◆ Problem to solve:
Of all the lines below, return only those starting with the line holding "X143181100Y-68013600D03*" and going on through the line holding "X149061101Y-81265200D02*", exactly as written.

-- Provided material follows --

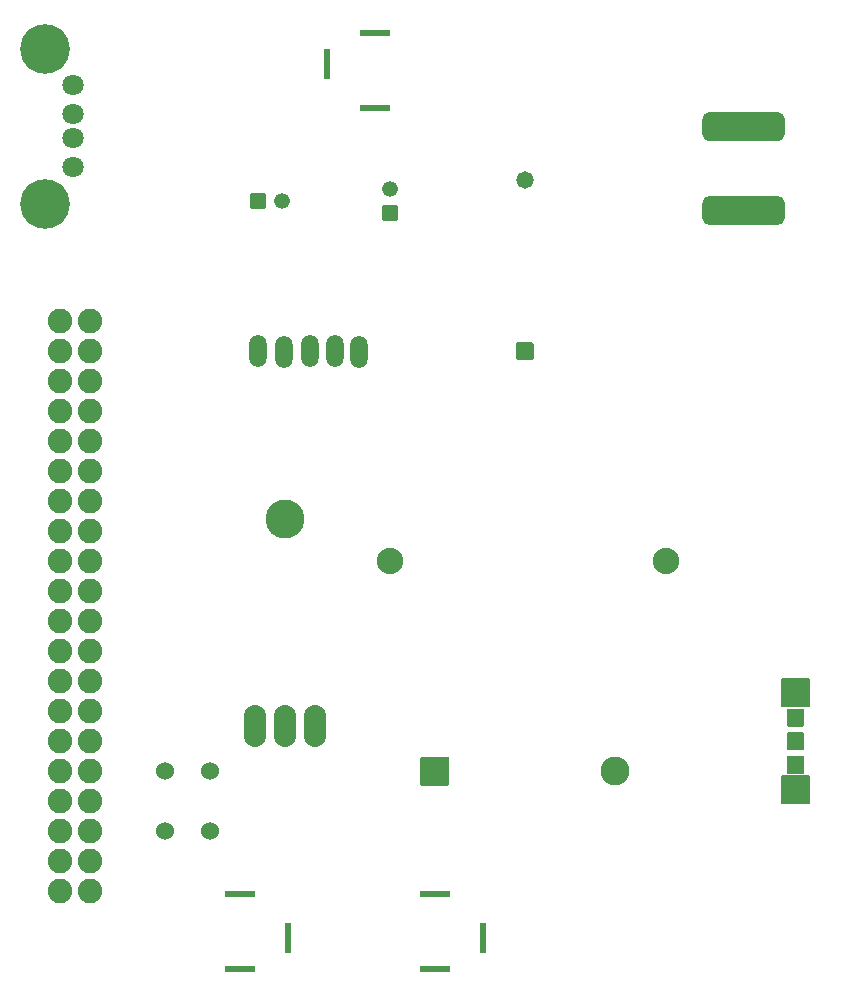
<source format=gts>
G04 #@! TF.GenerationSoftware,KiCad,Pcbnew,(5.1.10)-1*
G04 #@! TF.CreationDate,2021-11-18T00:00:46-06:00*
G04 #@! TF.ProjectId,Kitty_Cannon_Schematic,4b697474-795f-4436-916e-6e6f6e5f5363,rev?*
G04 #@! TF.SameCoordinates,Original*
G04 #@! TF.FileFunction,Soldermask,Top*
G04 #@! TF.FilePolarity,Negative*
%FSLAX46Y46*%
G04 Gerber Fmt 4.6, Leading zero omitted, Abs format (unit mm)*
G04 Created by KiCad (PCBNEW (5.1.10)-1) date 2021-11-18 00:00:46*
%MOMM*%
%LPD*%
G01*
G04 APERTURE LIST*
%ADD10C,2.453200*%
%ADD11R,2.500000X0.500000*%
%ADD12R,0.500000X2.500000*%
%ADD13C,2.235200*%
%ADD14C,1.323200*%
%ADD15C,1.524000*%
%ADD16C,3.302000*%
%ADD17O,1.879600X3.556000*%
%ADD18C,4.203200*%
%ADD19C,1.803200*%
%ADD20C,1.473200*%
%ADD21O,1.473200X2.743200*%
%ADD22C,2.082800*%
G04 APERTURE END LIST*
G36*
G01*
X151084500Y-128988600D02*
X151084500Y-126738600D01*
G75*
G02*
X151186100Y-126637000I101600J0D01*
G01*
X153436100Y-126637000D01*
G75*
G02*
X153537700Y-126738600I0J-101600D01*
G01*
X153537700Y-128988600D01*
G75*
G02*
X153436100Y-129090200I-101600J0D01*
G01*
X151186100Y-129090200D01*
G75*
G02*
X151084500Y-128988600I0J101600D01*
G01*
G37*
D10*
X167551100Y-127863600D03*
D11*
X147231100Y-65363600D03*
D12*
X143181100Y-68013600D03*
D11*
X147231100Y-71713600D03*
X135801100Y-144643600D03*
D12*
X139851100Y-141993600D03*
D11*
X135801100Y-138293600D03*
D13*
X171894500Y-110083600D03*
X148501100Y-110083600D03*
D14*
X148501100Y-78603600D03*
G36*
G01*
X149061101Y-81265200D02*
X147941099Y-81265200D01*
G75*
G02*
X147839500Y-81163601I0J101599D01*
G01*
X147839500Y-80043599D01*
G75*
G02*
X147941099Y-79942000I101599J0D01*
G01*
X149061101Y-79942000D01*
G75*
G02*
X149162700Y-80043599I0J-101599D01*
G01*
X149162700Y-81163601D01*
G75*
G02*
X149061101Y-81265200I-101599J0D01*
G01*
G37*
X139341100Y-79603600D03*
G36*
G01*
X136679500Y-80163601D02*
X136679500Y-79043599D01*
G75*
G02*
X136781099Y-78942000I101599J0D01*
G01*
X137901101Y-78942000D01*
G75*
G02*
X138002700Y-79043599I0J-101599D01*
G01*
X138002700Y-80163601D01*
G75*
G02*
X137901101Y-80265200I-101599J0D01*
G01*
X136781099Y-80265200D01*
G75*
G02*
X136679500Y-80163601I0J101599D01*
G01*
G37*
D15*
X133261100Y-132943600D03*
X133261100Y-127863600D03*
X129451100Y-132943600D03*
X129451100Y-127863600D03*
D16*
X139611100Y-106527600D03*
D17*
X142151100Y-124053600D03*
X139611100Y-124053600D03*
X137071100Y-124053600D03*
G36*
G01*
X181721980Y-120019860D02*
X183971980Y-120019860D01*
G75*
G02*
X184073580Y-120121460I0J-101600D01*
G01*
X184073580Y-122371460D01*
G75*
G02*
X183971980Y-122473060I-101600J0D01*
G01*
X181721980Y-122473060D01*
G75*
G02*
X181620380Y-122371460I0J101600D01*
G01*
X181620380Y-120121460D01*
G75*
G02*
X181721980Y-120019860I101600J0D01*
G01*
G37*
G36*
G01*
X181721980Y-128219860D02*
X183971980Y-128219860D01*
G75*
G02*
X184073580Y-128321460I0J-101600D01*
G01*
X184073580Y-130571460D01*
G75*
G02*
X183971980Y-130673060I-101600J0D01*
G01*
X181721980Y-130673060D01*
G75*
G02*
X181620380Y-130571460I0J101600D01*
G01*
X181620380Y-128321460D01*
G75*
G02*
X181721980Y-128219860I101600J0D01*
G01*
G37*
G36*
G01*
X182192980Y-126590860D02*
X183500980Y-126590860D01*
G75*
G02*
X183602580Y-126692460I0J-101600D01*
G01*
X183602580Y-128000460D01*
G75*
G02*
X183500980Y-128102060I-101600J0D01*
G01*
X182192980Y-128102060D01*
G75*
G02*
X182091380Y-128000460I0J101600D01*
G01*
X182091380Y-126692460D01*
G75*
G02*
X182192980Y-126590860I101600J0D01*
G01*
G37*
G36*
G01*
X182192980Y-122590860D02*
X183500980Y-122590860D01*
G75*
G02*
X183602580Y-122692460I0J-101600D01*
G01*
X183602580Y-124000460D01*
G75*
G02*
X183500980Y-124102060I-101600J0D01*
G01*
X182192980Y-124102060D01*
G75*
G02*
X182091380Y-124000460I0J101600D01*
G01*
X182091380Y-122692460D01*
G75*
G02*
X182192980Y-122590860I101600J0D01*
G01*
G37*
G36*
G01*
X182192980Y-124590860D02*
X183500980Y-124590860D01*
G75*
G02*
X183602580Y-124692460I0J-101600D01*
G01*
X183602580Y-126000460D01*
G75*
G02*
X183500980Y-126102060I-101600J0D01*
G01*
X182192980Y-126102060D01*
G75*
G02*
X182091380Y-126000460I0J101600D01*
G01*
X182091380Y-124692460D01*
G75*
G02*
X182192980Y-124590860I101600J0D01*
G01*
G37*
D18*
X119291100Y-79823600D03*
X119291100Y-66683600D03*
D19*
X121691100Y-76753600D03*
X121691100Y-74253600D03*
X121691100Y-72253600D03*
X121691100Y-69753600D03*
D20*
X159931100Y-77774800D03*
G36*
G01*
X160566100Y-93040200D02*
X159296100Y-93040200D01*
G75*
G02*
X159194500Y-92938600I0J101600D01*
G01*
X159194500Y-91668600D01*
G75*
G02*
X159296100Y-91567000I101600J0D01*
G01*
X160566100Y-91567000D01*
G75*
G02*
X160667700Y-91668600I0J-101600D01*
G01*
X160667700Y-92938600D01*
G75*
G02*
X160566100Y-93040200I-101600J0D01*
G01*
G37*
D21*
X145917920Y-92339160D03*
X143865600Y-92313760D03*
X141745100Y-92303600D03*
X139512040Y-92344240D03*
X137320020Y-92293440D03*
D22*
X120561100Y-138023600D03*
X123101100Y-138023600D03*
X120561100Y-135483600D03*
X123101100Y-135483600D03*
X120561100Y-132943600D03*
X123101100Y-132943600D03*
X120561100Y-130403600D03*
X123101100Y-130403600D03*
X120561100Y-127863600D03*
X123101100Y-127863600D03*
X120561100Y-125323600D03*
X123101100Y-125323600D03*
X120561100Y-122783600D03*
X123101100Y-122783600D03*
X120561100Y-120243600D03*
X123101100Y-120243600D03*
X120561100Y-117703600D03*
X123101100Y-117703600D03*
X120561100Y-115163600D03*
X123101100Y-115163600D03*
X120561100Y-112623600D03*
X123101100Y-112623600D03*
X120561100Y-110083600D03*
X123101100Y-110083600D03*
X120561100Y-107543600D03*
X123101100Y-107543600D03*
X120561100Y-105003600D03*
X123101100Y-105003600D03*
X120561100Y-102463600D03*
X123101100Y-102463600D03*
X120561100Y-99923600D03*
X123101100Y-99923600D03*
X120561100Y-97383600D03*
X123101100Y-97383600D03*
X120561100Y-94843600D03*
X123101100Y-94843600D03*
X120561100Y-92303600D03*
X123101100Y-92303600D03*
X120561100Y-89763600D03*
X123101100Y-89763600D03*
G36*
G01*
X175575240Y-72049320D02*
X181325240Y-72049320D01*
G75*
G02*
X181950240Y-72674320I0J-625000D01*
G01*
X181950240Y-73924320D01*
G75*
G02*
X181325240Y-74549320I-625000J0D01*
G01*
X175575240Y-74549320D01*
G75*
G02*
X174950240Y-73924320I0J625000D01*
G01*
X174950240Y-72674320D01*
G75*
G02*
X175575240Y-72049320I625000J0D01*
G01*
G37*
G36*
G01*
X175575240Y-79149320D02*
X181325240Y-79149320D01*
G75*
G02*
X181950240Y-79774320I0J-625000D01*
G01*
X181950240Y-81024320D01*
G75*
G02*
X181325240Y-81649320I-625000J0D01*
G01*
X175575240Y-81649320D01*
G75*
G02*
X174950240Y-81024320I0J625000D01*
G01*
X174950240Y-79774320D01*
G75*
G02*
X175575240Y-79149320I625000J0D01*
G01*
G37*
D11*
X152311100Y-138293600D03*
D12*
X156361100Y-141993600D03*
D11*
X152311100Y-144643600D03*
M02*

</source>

-- Provided material concluded --
-- Provided material follows --

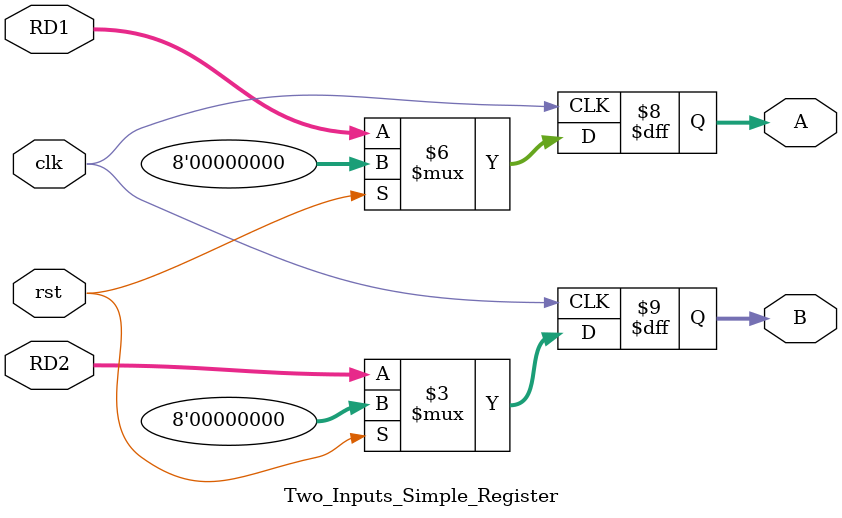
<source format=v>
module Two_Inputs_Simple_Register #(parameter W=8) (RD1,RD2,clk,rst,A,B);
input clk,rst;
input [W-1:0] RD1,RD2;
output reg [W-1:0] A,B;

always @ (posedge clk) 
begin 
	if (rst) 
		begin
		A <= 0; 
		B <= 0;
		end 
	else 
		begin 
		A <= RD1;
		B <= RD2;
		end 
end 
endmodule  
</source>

-- Provided material concluded --

◆ Result of the exercise:
X143181100Y-68013600D03*
D11*
X147231100Y-71713600D03*
X135801100Y-144643600D03*
D12*
X139851100Y-141993600D03*
D11*
X135801100Y-138293600D03*
D13*
X171894500Y-110083600D03*
X148501100Y-110083600D03*
D14*
X148501100Y-78603600D03*
G36*
G01*
X149061101Y-81265200D02*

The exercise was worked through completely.